I grew up watching boxing. Occasionally, you would see a fighter like the young Mike Tyson who would go undefeated for years in a spectacular rise to the top. Floyd Mayweather has also shared the experience of going undefeated for a long time, remaining so to this day. Most fighters, however, suffered defeats on their way up the rankings.
One of the ways boxers remain undefeated is to carefully choose their fights, gaining competence and confidence by first choosing competitors they know they can beat, and later stretching to take on more dangerous fighters as their skills grow.
Selling is more like the UFC. No one makes it to the top of the rankings without suffering defeat along the way. Connor McGregor bit off more than he could chew by going up to weight classes to fight Nate Diaz. He lost. Rhonda Rousey lost in an unexpected upset to Holly Holmes. McGregor and Rousey are both tremendous fighters, even with losses on their records.
Competing to Win
Unlike a boxer, you can’t carefully choose which prospects you compete for to ensure that you go undefeated. Some of the opportunities that you pursue will be difficult opportunities for you to win. They will stretch you and your company.

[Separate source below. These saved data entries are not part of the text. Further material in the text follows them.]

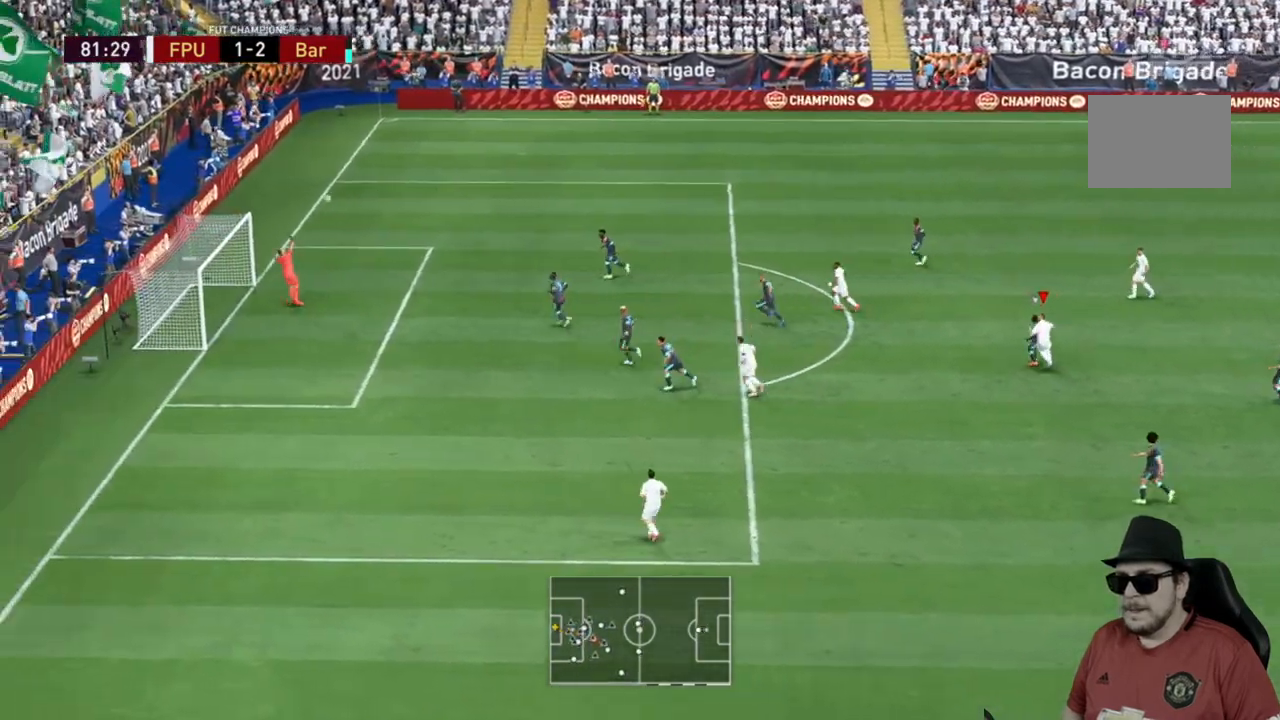
{"dt_ms": 500, "buttons": [], "left_stick": "up-left", "right_stick": "center", "events": []}
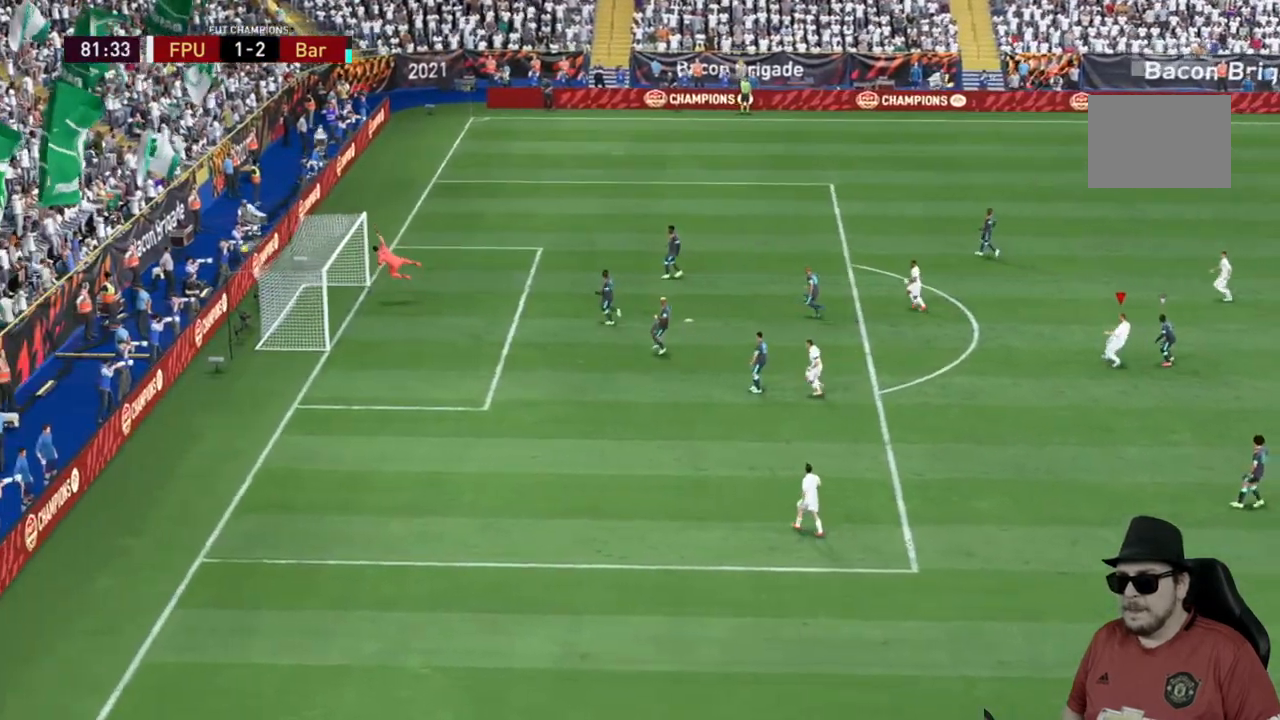
{"dt_ms": 500, "buttons": [], "left_stick": "center", "right_stick": "center", "events": [[217, "left_stick", "up-right"], [283, "left_stick", "center"]]}
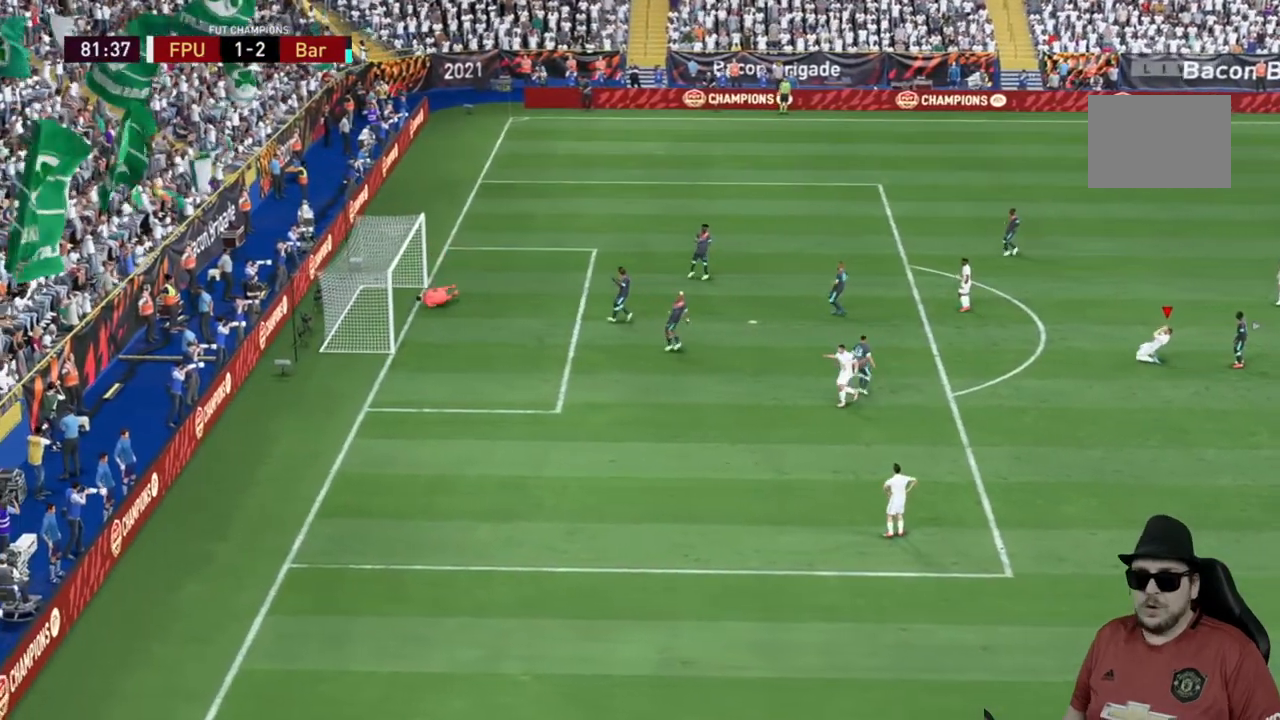
{"dt_ms": 500, "buttons": [], "left_stick": "center", "right_stick": "center", "events": []}
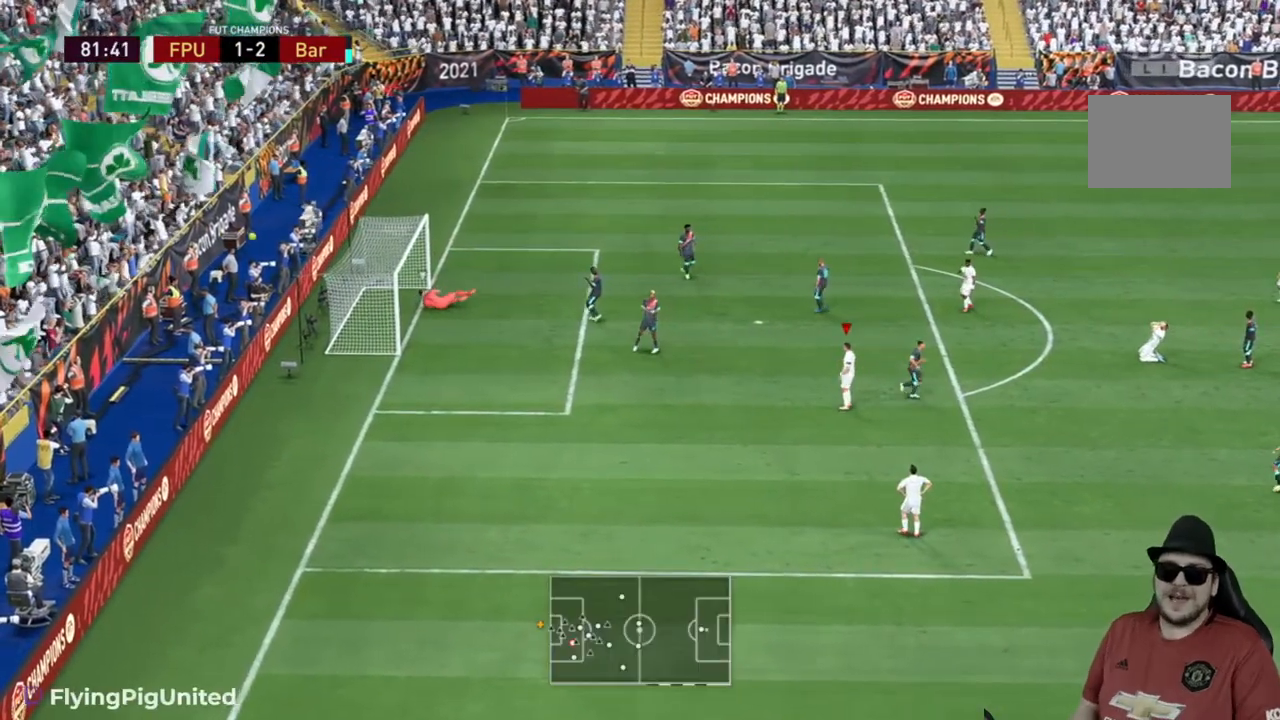
{"dt_ms": 500, "buttons": [], "left_stick": "center", "right_stick": "center", "events": []}
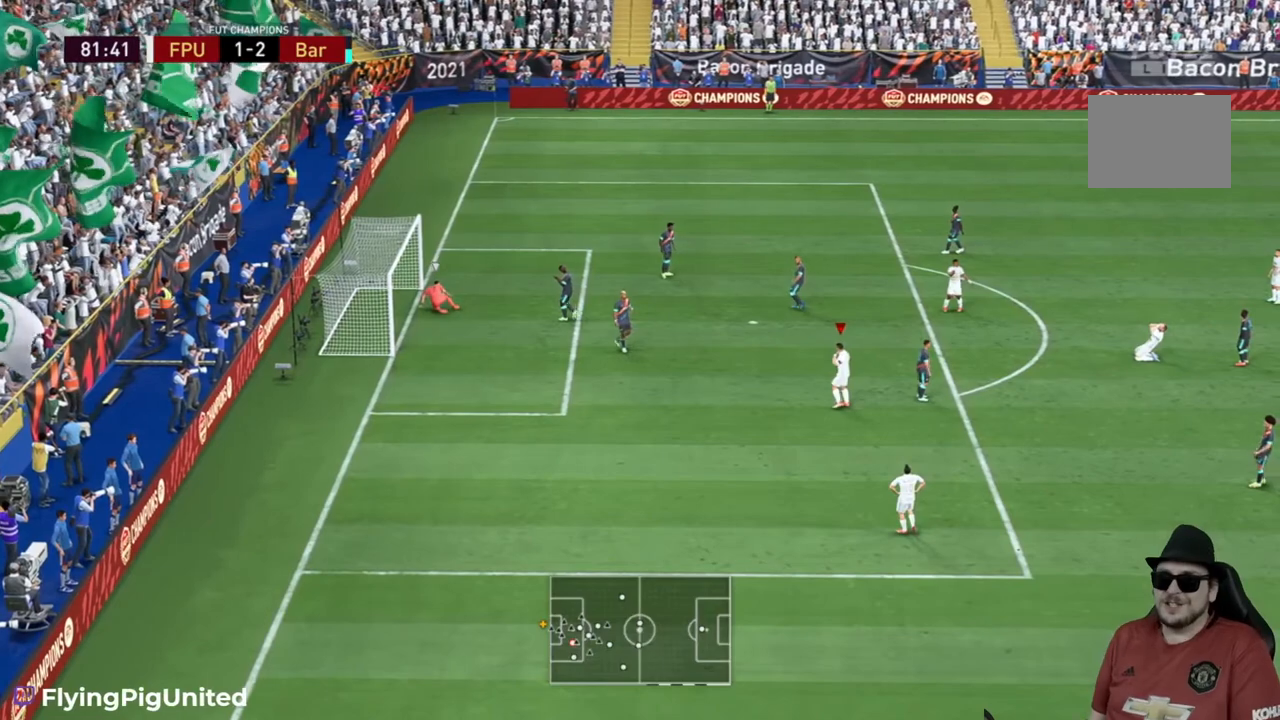
{"dt_ms": 500, "buttons": [], "left_stick": "center", "right_stick": "center", "events": []}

You also don’t get to choose who you compete against. It’s wonderful luck when the final two sales organizations competing for your dream clients business end up being you and a competitor you can easily beat. But sometimes you end up competing against the ferocious company that has your number and knows how to win.
Sometimes you are going to lose even when that idea seems impossible. You are going to lose even when you do everything right. Sometimes, when you do a lot of things wrong, you are going to win.
You are not supposed to like to lose. As a competitor, you need a burning desire to win. You are allowed to be disappointed when you lose, but you are not allowed to allow that disappointment to take you out of your game.
No one playing the game is undefeated. Learn from your losses. Make adjustments. Take the next fight.